Kutipan Teks:
▶
Clock Magic Wand Quran Compass Menu
Image Historia Jakarta 34

Sinopsis Novel And Then There Were None

Sastra | Friday, 08 Jul 2022, 15:50 WIB

Oleh: Nabila Najlaa Cattleya

Judul buku: And Then There Were None

Pengarang: Agatha Christie

Penerbit: Collins Crime Club

Tahun terbit: 1939

Tebal halaman: 272 hlm

Adakah di antara kalian yang menyukai novel dengan genre misteri? Berisi alur dengan rencana jahat yang tidak terduga dan membawa kita ke dalam sebuah imajinasi sang penulis untuk memecahkan teka-teki? Mungkin, ada juga yang bertanya, mengapa sih ada orang yang suka membaca novel dengan genre misteri? Well, tujuan novel misteri adalah untuk menciptakan rasa ketegangan kepada pembaca, sehingga sebagian besar pembaca menjadi terangsang dan tergoda untuk mencari tahu jawaban atas masalah yang dibuat penulis sebelum kita mengenal tokoh-tokoh dalam cerita. Inilah yang membuat novel misteri sangat menyenangkan dan mengasyikkan untuk dibaca.
◀
Permintaan A:
Salin ulang baris-baris entri di bawah ini, mulai dari baris yang memuat "Is the value" hingga akhir entri. Jangan sertakan gambar dalam jawaban.

Gambar grafik yang ditampilkan
▶
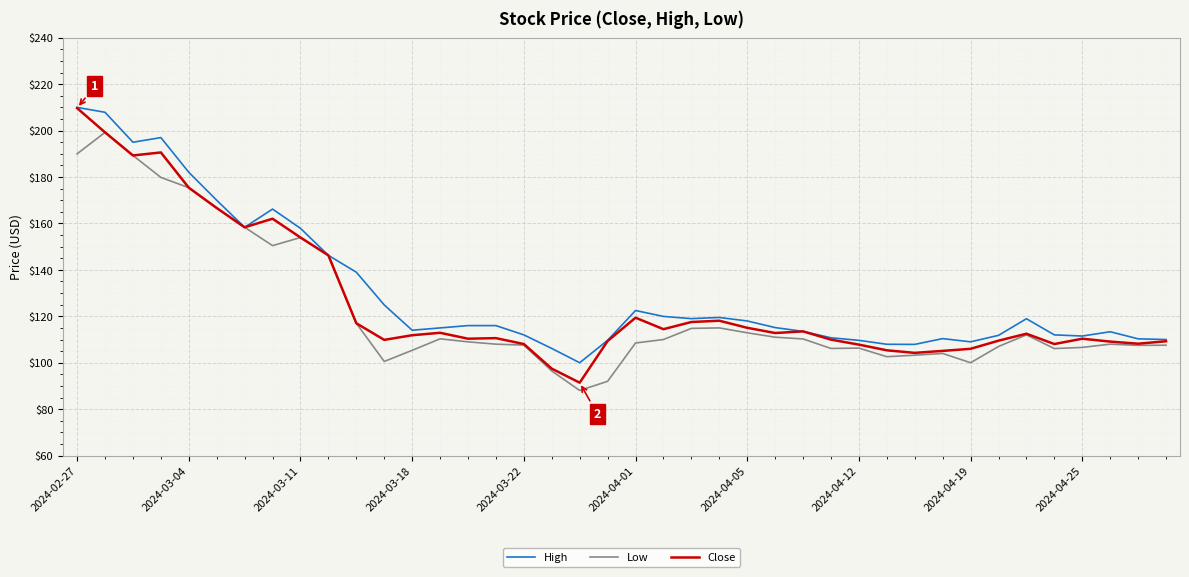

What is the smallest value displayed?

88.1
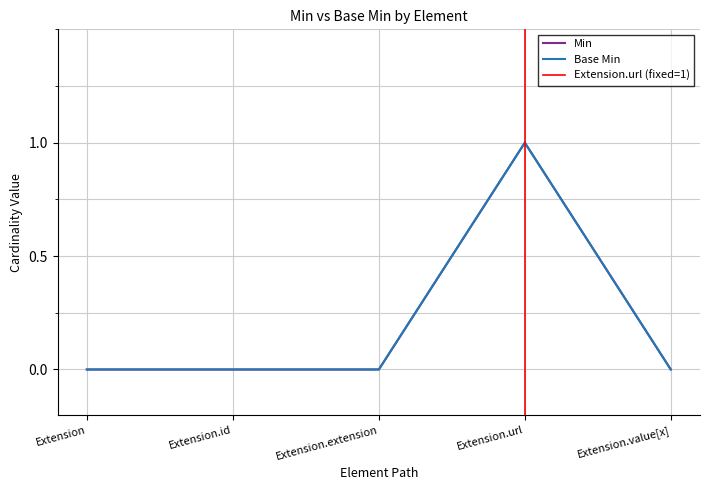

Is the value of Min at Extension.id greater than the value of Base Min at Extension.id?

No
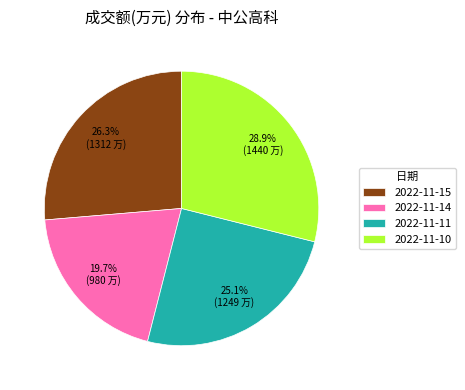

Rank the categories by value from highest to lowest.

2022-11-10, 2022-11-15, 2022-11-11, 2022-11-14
◀
Permintaan B:
Lanjutkan sinopsis novel And Then There Were None di atas, dimulai setelah kalimat terakhirnya.

Kotak Jawaban A:
Is the value of Min at Extension.id greater than the value of Base Min at Extension.id?

No

Rank the categories by value from highest to lowest.

2022-11-10, 2022-11-15, 2022-11-11, 2022-11-14

Kotak Jawaban B:
Ada banyak sekali penulis yang menuangkan imajinasi misterinya ke dalam sebuah bentuk buku, seperti Stephen King, Dan Brown, Lee Child, Sir Athur Conan Doyle, dan tentu saja favorit saya Agatha Christie. Agatha Christie bisa dibilang adalah salah satu penulis novel yang paling terkenal di dunia. Meskipun Christie juga menulis novel bergenre roman seperti “Unfinished portrait” dan “A Daughter’s Daughter” dengan menggunakan nama samaran Mary Westmacott, tidak membuat luput kesuksesan Christie sebagai penulis cerita detektif hingga ia diganjar gelar “Queen of Crime” dan “Queen of Mystery”. Penulis kelahiran Inggris ini dikenal dengan enam puluh enam novel dan empat belas koleksi cerita pendeknya, terutama dua karakter detektif terkenal yaitu Hercule Poirot dan Miss Marple. Namun anehnya, salah satu novel yang paling terkenal Agatha Christie tidak memiliki karakter utama seperti Poirot dan Marple dalam bukunya. Buku yang dimaksud berjudul “And Then There Were None”.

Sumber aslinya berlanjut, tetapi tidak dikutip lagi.